(Stored data)
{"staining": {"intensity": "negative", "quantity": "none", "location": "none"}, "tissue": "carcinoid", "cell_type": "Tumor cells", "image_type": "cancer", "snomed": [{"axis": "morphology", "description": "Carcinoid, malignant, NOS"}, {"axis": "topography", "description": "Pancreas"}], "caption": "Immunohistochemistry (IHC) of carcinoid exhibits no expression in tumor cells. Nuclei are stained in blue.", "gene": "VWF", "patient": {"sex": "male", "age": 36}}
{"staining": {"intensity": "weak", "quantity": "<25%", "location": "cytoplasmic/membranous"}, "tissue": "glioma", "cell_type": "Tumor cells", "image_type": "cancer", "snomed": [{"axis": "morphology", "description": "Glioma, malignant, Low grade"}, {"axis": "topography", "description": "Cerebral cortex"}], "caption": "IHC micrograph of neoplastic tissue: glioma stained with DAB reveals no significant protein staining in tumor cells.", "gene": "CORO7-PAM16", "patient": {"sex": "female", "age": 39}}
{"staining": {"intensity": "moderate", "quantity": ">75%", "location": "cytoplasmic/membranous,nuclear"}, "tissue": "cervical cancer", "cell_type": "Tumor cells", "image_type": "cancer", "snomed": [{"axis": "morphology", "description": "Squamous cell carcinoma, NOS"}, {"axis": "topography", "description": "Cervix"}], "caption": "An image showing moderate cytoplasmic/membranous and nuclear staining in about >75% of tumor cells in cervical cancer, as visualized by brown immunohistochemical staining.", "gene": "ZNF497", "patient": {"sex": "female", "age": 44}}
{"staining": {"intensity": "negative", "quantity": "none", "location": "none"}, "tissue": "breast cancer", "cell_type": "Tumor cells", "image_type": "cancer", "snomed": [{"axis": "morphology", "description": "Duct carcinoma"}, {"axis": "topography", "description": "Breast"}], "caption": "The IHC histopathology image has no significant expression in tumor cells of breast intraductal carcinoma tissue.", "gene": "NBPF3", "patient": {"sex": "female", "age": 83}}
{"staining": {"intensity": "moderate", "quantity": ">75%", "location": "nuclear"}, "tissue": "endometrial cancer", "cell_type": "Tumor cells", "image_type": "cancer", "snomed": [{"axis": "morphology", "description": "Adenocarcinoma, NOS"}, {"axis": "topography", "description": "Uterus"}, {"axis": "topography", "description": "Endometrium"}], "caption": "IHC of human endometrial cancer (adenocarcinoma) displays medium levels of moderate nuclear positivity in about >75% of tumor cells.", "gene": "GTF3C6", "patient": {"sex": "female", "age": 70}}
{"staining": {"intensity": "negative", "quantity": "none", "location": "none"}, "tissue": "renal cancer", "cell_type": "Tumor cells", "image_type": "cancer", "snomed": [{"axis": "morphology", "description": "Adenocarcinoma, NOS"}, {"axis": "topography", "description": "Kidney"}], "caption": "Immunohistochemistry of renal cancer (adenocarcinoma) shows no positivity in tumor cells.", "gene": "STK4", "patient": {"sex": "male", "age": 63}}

# The problem
While keeping every line the same, please copy out all the records.

# Answer space
{"staining": {"intensity": "negative", "quantity": "none", "location": "none"}, "tissue": "carcinoid", "cell_type": "Tumor cells", "image_type": "cancer", "snomed": [{"axis": "morphology", "description": "Carcinoid, malignant, NOS"}, {"axis": "topography", "description": "Pancreas"}], "caption": "Immunohistochemistry (IHC) of carcinoid exhibits no expression in tumor cells. Nuclei are stained in blue.", "gene": "VWF", "patient": {"sex": "male", "age": 36}}
{"staining": {"intensity": "weak", "quantity": "<25%", "location": "cytoplasmic/membranous"}, "tissue": "glioma", "cell_type": "Tumor cells", "image_type": "cancer", "snomed": [{"axis": "morphology", "description": "Glioma, malignant, Low grade"}, {"axis": "topography", "description": "Cerebral cortex"}], "caption": "IHC micrograph of neoplastic tissue: glioma stained with DAB reveals no significant protein staining in tumor cells.", "gene": "CORO7-PAM16", "patient": {"sex": "female", "age": 39}}
{"staining": {"intensity": "moderate", "quantity": ">75%", "location": "cytoplasmic/membranous,nuclear"}, "tissue": "cervical cancer", "cell_type": "Tumor cells", "image_type": "cancer", "snomed": [{"axis": "morphology", "description": "Squamous cell carcinoma, NOS"}, {"axis": "topography", "description": "Cervix"}], "caption": "An image showing moderate cytoplasmic/membranous and nuclear staining in about >75% of tumor cells in cervical cancer, as visualized by brown immunohistochemical staining.", "gene": "ZNF497", "patient": {"sex": "female", "age": 44}}
{"staining": {"intensity": "negative", "quantity": "none", "location": "none"}, "tissue": "breast cancer", "cell_type": "Tumor cells", "image_type": "cancer", "snomed": [{"axis": "morphology", "description": "Duct carcinoma"}, {"axis": "topography", "description": "Breast"}], "caption": "The IHC histopathology image has no significant expression in tumor cells of breast intraductal carcinoma tissue.", "gene": "NBPF3", "patient": {"sex": "female", "age": 83}}
{"staining": {"intensity": "moderate", "quantity": ">75%", "location": "nuclear"}, "tissue": "endometrial cancer", "cell_type": "Tumor cells", "image_type": "cancer", "snomed": [{"axis": "morphology", "description": "Adenocarcinoma, NOS"}, {"axis": "topography", "description": "Uterus"}, {"axis": "topography", "description": "Endometrium"}], "caption": "IHC of human endometrial cancer (adenocarcinoma) displays medium levels of moderate nuclear positivity in about >75% of tumor cells.", "gene": "GTF3C6", "patient": {"sex": "female", "age": 70}}
{"staining": {"intensity": "negative", "quantity": "none", "location": "none"}, "tissue": "renal cancer", "cell_type": "Tumor cells", "image_type": "cancer", "snomed": [{"axis": "morphology", "description": "Adenocarcinoma, NOS"}, {"axis": "topography", "description": "Kidney"}], "caption": "Immunohistochemistry of renal cancer (adenocarcinoma) shows no positivity in tumor cells.", "gene": "STK4", "patient": {"sex": "male", "age": 63}}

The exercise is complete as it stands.